▶ [Work item]:
Repeat the data in full and exactly. Leave the pictures out.

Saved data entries

========

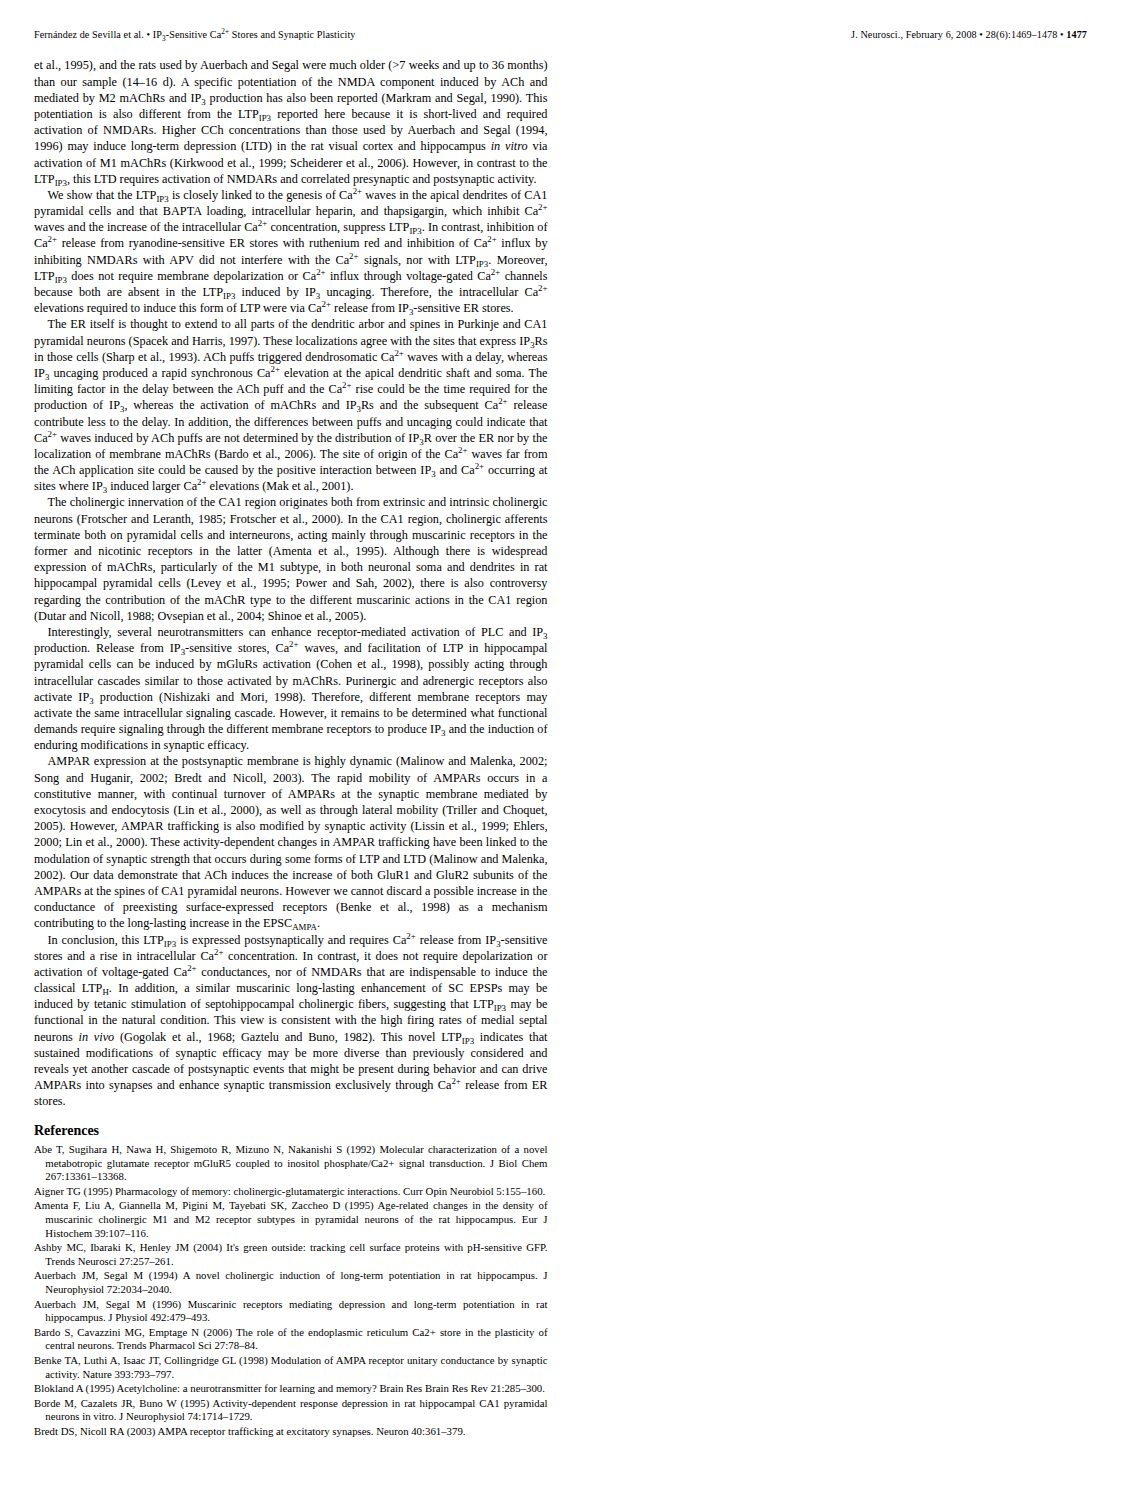Fernández de Sevilla et al. • IP3-Sensitive Ca2+ Stores and Synaptic Plasticity
J. Neurosci., February 6, 2008 • 28(6):1469–1478 • 1477
et al., 1995), and the rats used by Auerbach and Segal were much older (>7 weeks and up to 36 months) than our sample (14–16 d). A specific potentiation of the NMDA component induced by ACh and mediated by M2 mAChRs and IP3 production has also been reported (Markram and Segal, 1990). This potentiation is also different from the LTPIP3 reported here because it is short-lived and required activation of NMDARs. Higher CCh concentrations than those used by Auerbach and Segal (1994, 1996) may induce long-term depression (LTD) in the rat visual cortex and hippocampus in vitro via activation of M1 mAChRs (Kirkwood et al., 1999; Scheiderer et al., 2006). However, in contrast to the LTPIP3, this LTD requires activation of NMDARs and correlated presynaptic and postsynaptic activity.
We show that the LTPIP3 is closely linked to the genesis of Ca2+ waves in the apical dendrites of CA1 pyramidal cells and that BAPTA loading, intracellular heparin, and thapsigargin, which inhibit Ca2+ waves and the increase of the intracellular Ca2+ concentration, suppress LTPIP3. In contrast, inhibition of Ca2+ release from ryanodine-sensitive ER stores with ruthenium red and inhibition of Ca2+ influx by inhibiting NMDARs with APV did not interfere with the Ca2+ signals, nor with LTPIP3. Moreover, LTPIP3 does not require membrane depolarization or Ca2+ influx through voltage-gated Ca2+ channels because both are absent in the LTPIP3 induced by IP3 uncaging. Therefore, the intracellular Ca2+ elevations required to induce this form of LTP were via Ca2+ release from IP3-sensitive ER stores.
The ER itself is thought to extend to all parts of the dendritic arbor and spines in Purkinje and CA1 pyramidal neurons (Spacek and Harris, 1997). These localizations agree with the sites that express IP3Rs in those cells (Sharp et al., 1993). ACh puffs triggered dendrosomatic Ca2+ waves with a delay, whereas IP3 uncaging produced a rapid synchronous Ca2+ elevation at the apical dendritic shaft and soma. The limiting factor in the delay between the ACh puff and the Ca2+ rise could be the time required for the production of IP3, whereas the activation of mAChRs and IP3Rs and the subsequent Ca2+ release contribute less to the delay. In addition, the differences between puffs and uncaging could indicate that Ca2+ waves induced by ACh puffs are not determined by the distribution of IP3R over the ER nor by the localization of membrane mAChRs (Bardo et al., 2006). The site of origin of the Ca2+ waves far from the ACh application site could be caused by the positive interaction between IP3 and Ca2+ occurring at sites where IP3 induced larger Ca2+ elevations (Mak et al., 2001).
The cholinergic innervation of the CA1 region originates both from extrinsic and intrinsic cholinergic neurons (Frotscher and Leranth, 1985; Frotscher et al., 2000). In the CA1 region, cholinergic afferents terminate both on pyramidal cells and interneurons, acting mainly through muscarinic receptors in the former and nicotinic receptors in the latter (Amenta et al., 1995). Although there is widespread expression of mAChRs, particularly of the M1 subtype, in both neuronal soma and dendrites in rat hippocampal pyramidal cells (Levey et al., 1995; Power and Sah, 2002), there is also controversy regarding the contribution of the mAChR type to the different muscarinic actions in the CA1 region (Dutar and Nicoll, 1988; Ovsepian et al., 2004; Shinoe et al., 2005).
Interestingly, several neurotransmitters can enhance receptor-mediated activation of PLC and IP3 production. Release from IP3-sensitive stores, Ca2+ waves, and facilitation of LTP in hippocampal pyramidal cells can be induced by mGluRs activation (Cohen et al., 1998), possibly acting through intracellular cascades similar to those activated by mAChRs. Purinergic and adrenergic receptors also activate IP3 production (Nishizaki and Mori, 1998). Therefore, different membrane receptors may activate the same intracellular signaling cascade. However, it remains to be determined what functional demands require signaling through the different membrane receptors to produce IP3 and the induction of enduring modifications in synaptic efficacy.
AMPAR expression at the postsynaptic membrane is highly dynamic (Malinow and Malenka, 2002; Song and Huganir, 2002; Bredt and Nicoll, 2003). The rapid mobility of AMPARs occurs in a constitutive manner, with continual turnover of AMPARs at the synaptic membrane mediated by exocytosis and endocytosis (Lin et al., 2000), as well as through lateral mobility (Triller and Choquet, 2005). However, AMPAR trafficking is also modified by synaptic activity (Lissin et al., 1999; Ehlers, 2000; Lin et al., 2000). These activity-dependent changes in AMPAR trafficking have been linked to the modulation of synaptic strength that occurs during some forms of LTP and LTD (Malinow and Malenka, 2002). Our data demonstrate that ACh induces the increase of both GluR1 and GluR2 subunits of the AMPARs at the spines of CA1 pyramidal neurons. However we cannot discard a possible increase in the conductance of preexisting surface-expressed receptors (Benke et al., 1998) as a mechanism contributing to the long-lasting increase in the EPSCAMPA.
In conclusion, this LTPIP3 is expressed postsynaptically and requires Ca2+ release from IP3-sensitive stores and a rise in intracellular Ca2+ concentration. In contrast, it does not require depolarization or activation of voltage-gated Ca2+ conductances, nor of NMDARs that are indispensable to induce the classical LTPH. In addition, a similar muscarinic long-lasting enhancement of SC EPSPs may be induced by tetanic stimulation of septohippocampal cholinergic fibers, suggesting that LTPIP3 may be functional in the natural condition. This view is consistent with the high firing rates of medial septal neurons in vivo (Gogolak et al., 1968; Gaztelu and Buno, 1982). This novel LTPIP3 indicates that sustained modifications of synaptic efficacy may be more diverse than previously considered and reveals yet another cascade of postsynaptic events that might be present during behavior and can drive AMPARs into synapses and enhance synaptic transmission exclusively through Ca2+ release from ER stores.
References
Abe T, Sugihara H, Nawa H, Shigemoto R, Mizuno N, Nakanishi S (1992) Molecular characterization of a novel metabotropic glutamate receptor mGluR5 coupled to inositol phosphate/Ca2+ signal transduction. J Biol Chem 267:13361–13368.
Aigner TG (1995) Pharmacology of memory: cholinergic-glutamatergic interactions. Curr Opin Neurobiol 5:155–160.
Amenta F, Liu A, Giannella M, Pigini M, Tayebati SK, Zaccheo D (1995) Age-related changes in the density of muscarinic cholinergic M1 and M2 receptor subtypes in pyramidal neurons of the rat hippocampus. Eur J Histochem 39:107–116.
Ashby MC, Ibaraki K, Henley JM (2004) It's green outside: tracking cell surface proteins with pH-sensitive GFP. Trends Neurosci 27:257–261.
Auerbach JM, Segal M (1994) A novel cholinergic induction of long-term potentiation in rat hippocampus. J Neurophysiol 72:2034–2040.
Auerbach JM, Segal M (1996) Muscarinic receptors mediating depression and long-term potentiation in rat hippocampus. J Physiol 492:479–493.
Bardo S, Cavazzini MG, Emptage N (2006) The role of the endoplasmic reticulum Ca2+ store in the plasticity of central neurons. Trends Pharmacol Sci 27:78–84.
Benke TA, Luthi A, Isaac JT, Collingridge GL (1998) Modulation of AMPA receptor unitary conductance by synaptic activity. Nature 393:793–797.
Blokland A (1995) Acetylcholine: a neurotransmitter for learning and memory? Brain Res Brain Res Rev 21:285–300.
Borde M, Cazalets JR, Buno W (1995) Activity-dependent response depression in rat hippocampal CA1 pyramidal neurons in vitro. J Neurophysiol 74:1714–1729.
Bredt DS, Nicoll RA (2003) AMPA receptor trafficking at excitatory synapses. Neuron 40:361–379.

========

▶ [Task answer]:
Fernández de Sevilla et al. • IP3-Sensitive Ca2+ Stores and Synaptic Plasticity
J. Neurosci., February 6, 2008 • 28(6):1469–1478 • 1477
et al., 1995), and the rats used by Auerbach and Segal were much older (>7 weeks and up to 36 months) than our sample (14–16 d). A specific potentiation of the NMDA component induced by ACh and mediated by M2 mAChRs and IP3 production has also been reported (Markram and Segal, 1990). This potentiation is also different from the LTPIP3 reported here because it is short-lived and required activation of NMDARs. Higher CCh concentrations than those used by Auerbach and Segal (1994, 1996) may induce long-term depression (LTD) in the rat visual cortex and hippocampus in vitro via activation of M1 mAChRs (Kirkwood et al., 1999; Scheiderer et al., 2006). However, in contrast to the LTPIP3, this LTD requires activation of NMDARs and correlated presynaptic and postsynaptic activity.
We show that the LTPIP3 is closely linked to the genesis of Ca2+ waves in the apical dendrites of CA1 pyramidal cells and that BAPTA loading, intracellular heparin, and thapsigargin, which inhibit Ca2+ waves and the increase of the intracellular Ca2+ concentration, suppress LTPIP3. In contrast, inhibition of Ca2+ release from ryanodine-sensitive ER stores with ruthenium red and inhibition of Ca2+ influx by inhibiting NMDARs with APV did not interfere with the Ca2+ signals, nor with LTPIP3. Moreover, LTPIP3 does not require membrane depolarization or Ca2+ influx through voltage-gated Ca2+ channels because both are absent in the LTPIP3 induced by IP3 uncaging. Therefore, the intracellular Ca2+ elevations required to induce this form of LTP were via Ca2+ release from IP3-sensitive ER stores.
The ER itself is thought to extend to all parts of the dendritic arbor and spines in Purkinje and CA1 pyramidal neurons (Spacek and Harris, 1997). These localizations agree with the sites that express IP3Rs in those cells (Sharp et al., 1993). ACh puffs triggered dendrosomatic Ca2+ waves with a delay, whereas IP3 uncaging produced a rapid synchronous Ca2+ elevation at the apical dendritic shaft and soma. The limiting factor in the delay between the ACh puff and the Ca2+ rise could be the time required for the production of IP3, whereas the activation of mAChRs and IP3Rs and the subsequent Ca2+ release contribute less to the delay. In addition, the differences between puffs and uncaging could indicate that Ca2+ waves induced by ACh puffs are not determined by the distribution of IP3R over the ER nor by the localization of membrane mAChRs (Bardo et al., 2006). The site of origin of the Ca2+ waves far from the ACh application site could be caused by the positive interaction between IP3 and Ca2+ occurring at sites where IP3 induced larger Ca2+ elevations (Mak et al., 2001).
The cholinergic innervation of the CA1 region originates both from extrinsic and intrinsic cholinergic neurons (Frotscher and Leranth, 1985; Frotscher et al., 2000). In the CA1 region, cholinergic afferents terminate both on pyramidal cells and interneurons, acting mainly through muscarinic receptors in the former and nicotinic receptors in the latter (Amenta et al., 1995). Although there is widespread expression of mAChRs, particularly of the M1 subtype, in both neuronal soma and dendrites in rat hippocampal pyramidal cells (Levey et al., 1995; Power and Sah, 2002), there is also controversy regarding the contribution of the mAChR type to the different muscarinic actions in the CA1 region (Dutar and Nicoll, 1988; Ovsepian et al., 2004; Shinoe et al., 2005).
Interestingly, several neurotransmitters can enhance receptor-mediated activation of PLC and IP3 production. Release from IP3-sensitive stores, Ca2+ waves, and facilitation of LTP in hippocampal pyramidal cells can be induced by mGluRs activation (Cohen et al., 1998), possibly acting through intracellular cascades similar to those activated by mAChRs. Purinergic and adrenergic receptors also activate IP3 production (Nishizaki and Mori, 1998). Therefore, different membrane receptors may activate the same intracellular signaling cascade. However, it remains to be determined what functional demands require signaling through the different membrane receptors to produce IP3 and the induction of enduring modifications in synaptic efficacy.
AMPAR expression at the postsynaptic membrane is highly dynamic (Malinow and Malenka, 2002; Song and Huganir, 2002; Bredt and Nicoll, 2003). The rapid mobility of AMPARs occurs in a constitutive manner, with continual turnover of AMPARs at the synaptic membrane mediated by exocytosis and endocytosis (Lin et al., 2000), as well as through lateral mobility (Triller and Choquet, 2005). However, AMPAR trafficking is also modified by synaptic activity (Lissin et al., 1999; Ehlers, 2000; Lin et al., 2000). These activity-dependent changes in AMPAR trafficking have been linked to the modulation of synaptic strength that occurs during some forms of LTP and LTD (Malinow and Malenka, 2002). Our data demonstrate that ACh induces the increase of both GluR1 and GluR2 subunits of the AMPARs at the spines of CA1 pyramidal neurons. However we cannot discard a possible increase in the conductance of preexisting surface-expressed receptors (Benke et al., 1998) as a mechanism contributing to the long-lasting increase in the EPSCAMPA.
In conclusion, this LTPIP3 is expressed postsynaptically and requires Ca2+ release from IP3-sensitive stores and a rise in intracellular Ca2+ concentration. In contrast, it does not require depolarization or activation of voltage-gated Ca2+ conductances, nor of NMDARs that are indispensable to induce the classical LTPH. In addition, a similar muscarinic long-lasting enhancement of SC EPSPs may be induced by tetanic stimulation of septohippocampal cholinergic fibers, suggesting that LTPIP3 may be functional in the natural condition. This view is consistent with the high firing rates of medial septal neurons in vivo (Gogolak et al., 1968; Gaztelu and Buno, 1982). This novel LTPIP3 indicates that sustained modifications of synaptic efficacy may be more diverse than previously considered and reveals yet another cascade of postsynaptic events that might be present during behavior and can drive AMPARs into synapses and enhance synaptic transmission exclusively through Ca2+ release from ER stores.
References
Abe T, Sugihara H, Nawa H, Shigemoto R, Mizuno N, Nakanishi S (1992) Molecular characterization of a novel metabotropic glutamate receptor mGluR5 coupled to inositol phosphate/Ca2+ signal transduction. J Biol Chem 267:13361–13368.
Aigner TG (1995) Pharmacology of memory: cholinergic-glutamatergic interactions. Curr Opin Neurobiol 5:155–160.
Amenta F, Liu A, Giannella M, Pigini M, Tayebati SK, Zaccheo D (1995) Age-related changes in the density of muscarinic cholinergic M1 and M2 receptor subtypes in pyramidal neurons of the rat hippocampus. Eur J Histochem 39:107–116.
Ashby MC, Ibaraki K, Henley JM (2004) It's green outside: tracking cell surface proteins with pH-sensitive GFP. Trends Neurosci 27:257–261.
Auerbach JM, Segal M (1994) A novel cholinergic induction of long-term potentiation in rat hippocampus. J Neurophysiol 72:2034–2040.
Auerbach JM, Segal M (1996) Muscarinic receptors mediating depression and long-term potentiation in rat hippocampus. J Physiol 492:479–493.
Bardo S, Cavazzini MG, Emptage N (2006) The role of the endoplasmic reticulum Ca2+ store in the plasticity of central neurons. Trends Pharmacol Sci 27:78–84.
Benke TA, Luthi A, Isaac JT, Collingridge GL (1998) Modulation of AMPA receptor unitary conductance by synaptic activity. Nature 393:793–797.
Blokland A (1995) Acetylcholine: a neurotransmitter for learning and memory? Brain Res Brain Res Rev 21:285–300.
Borde M, Cazalets JR, Buno W (1995) Activity-dependent response depression in rat hippocampal CA1 pyramidal neurons in vitro. J Neurophysiol 74:1714–1729.
Bredt DS, Nicoll RA (2003) AMPA receptor trafficking at excitatory synapses. Neuron 40:361–379.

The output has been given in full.